INPUT DATA:
=== Section Start ===

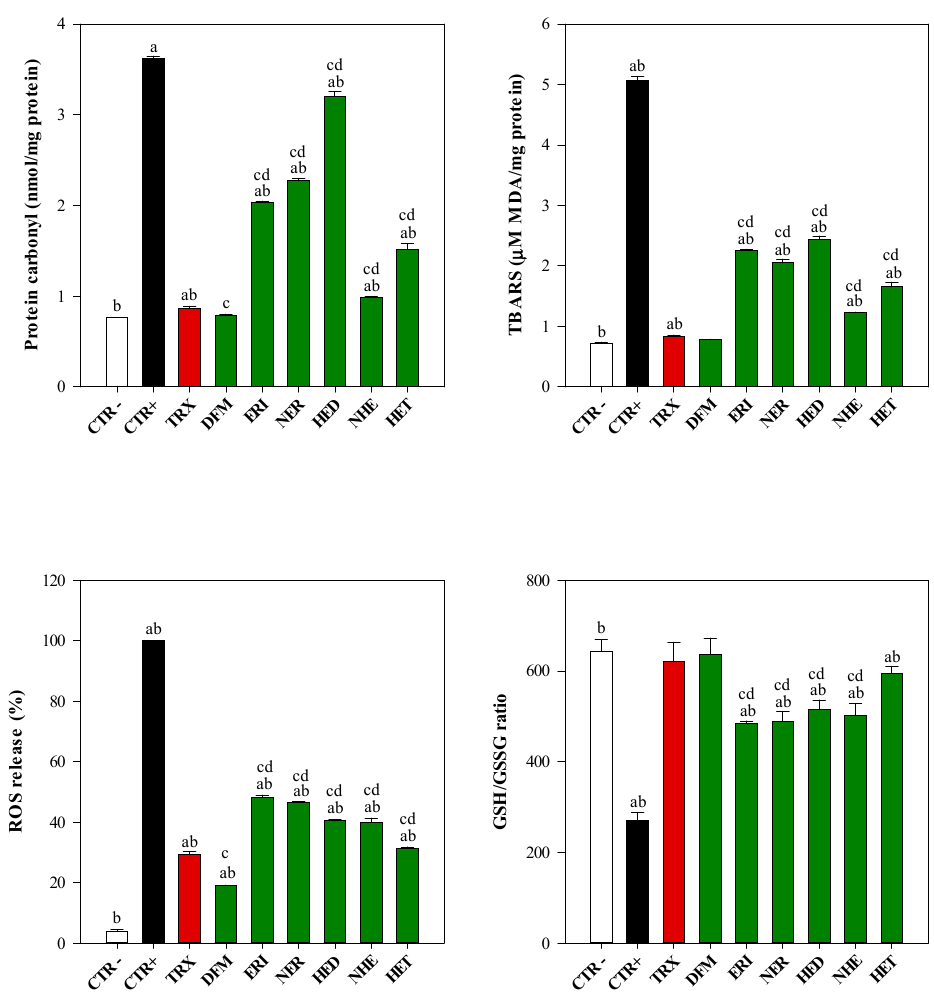
Figure 5. Exposure to 25 ng/mL IL-1 β causes pro-oxidant response in Caco-2 monolayers. CTR − , negative control treated only with culture medium; CTR+, positive control treated with 25 ng/mL IL-1 β ; TRX, 10 µ M Trolox, used as reference standard; DFM, 10 µ M digested flavanone mix; NHE, 10 µ M neohesperidin; ERI, 10 µ M eriocitrin; HET, 10 µ M hesperetin; NER, 10 µ M neoeriocitrin; HED, 10 µ M hesperidin. a p < 0.001 vs. CTR − ; b p < 0.001 vs. CTR+; c p < 0.05 vs. TRX; d p < 0.05 vs. DFM.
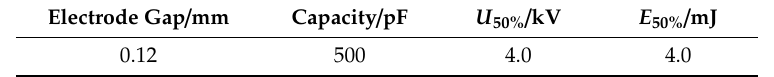
Table 1. Electrostatic sensitivity of the silicon‐based Cu(N 3 ) 2 @carbon nanotubes (CNTs) composite film. Electrode Gap/mm Capacity/pF U 50% /kV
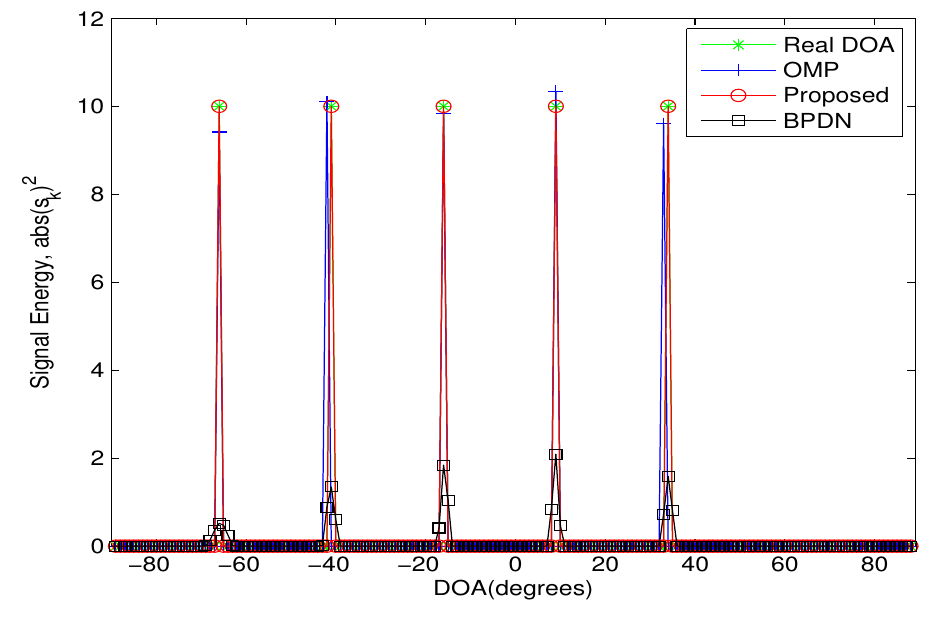
Figure 1. The performance comparison in the ideal case. Five sources are assumed from the Directions of Arrival (DOAs), {− 66 ◦ , − 41 ◦ , − 16 ◦ , 9 ◦ , 34 ◦ } . The power of the sources and noise is 10 dB and zero, respectively. The number of array elements is M = 12 , and the number of snapshots is one.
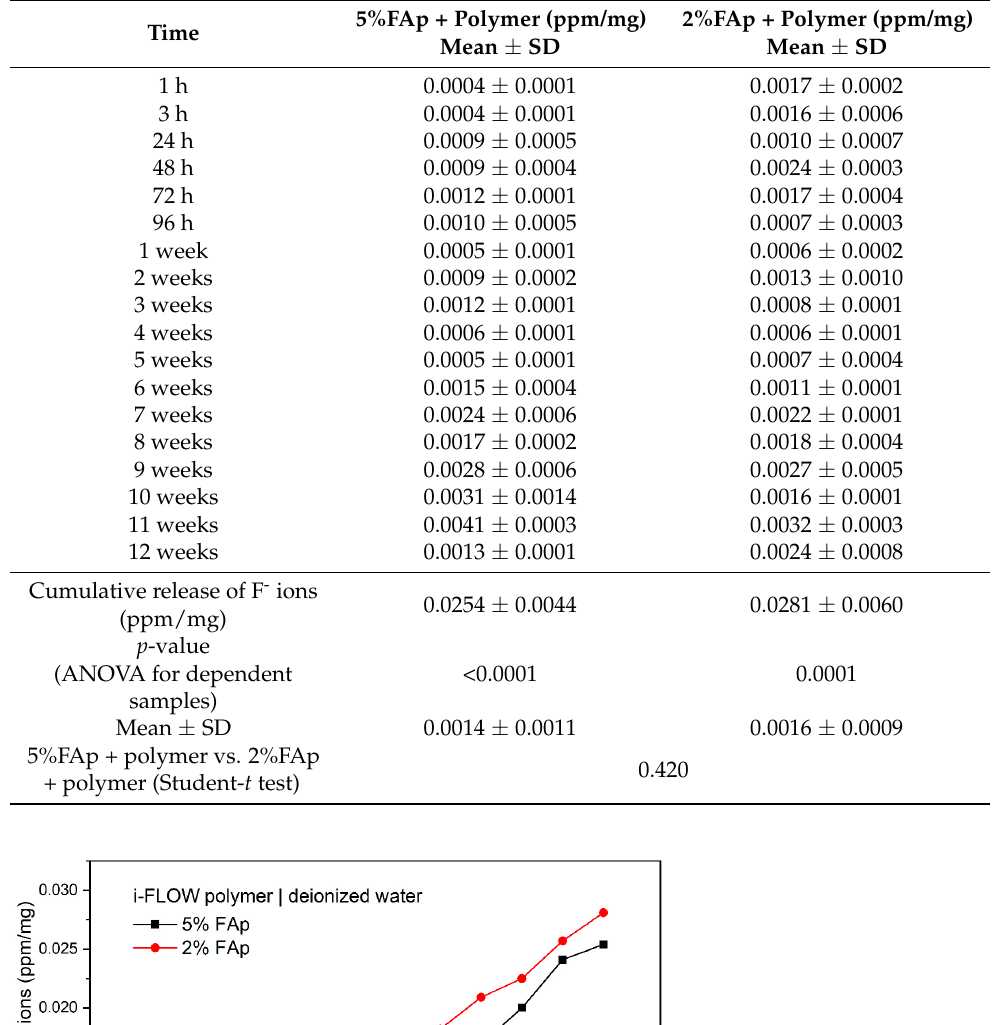
Table 2. Release of fluoride ions (ppm/mg) from 5%FAp + polymer and 2%FAp + polymer materials into deionized water.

=== Section End ===

PROMPT: Look over the material above and show each line where "from" appears.

TASK OUTPUT:
Figure 1. The performance comparison in the ideal case. Five sources are assumed from the Directions of Arrival (DOAs), {− 66 ◦ , − 41 ◦ , − 16 ◦ , 9 ◦ , 34 ◦ } . The power of the sources and noise is 10 dB and zero, respectively. The number of array elements is M = 12 , and the number of snapshots is one.
Table 2. Release of fluoride ions (ppm/mg) from 5%FAp + polymer and 2%FAp + polymer materials into deionized water.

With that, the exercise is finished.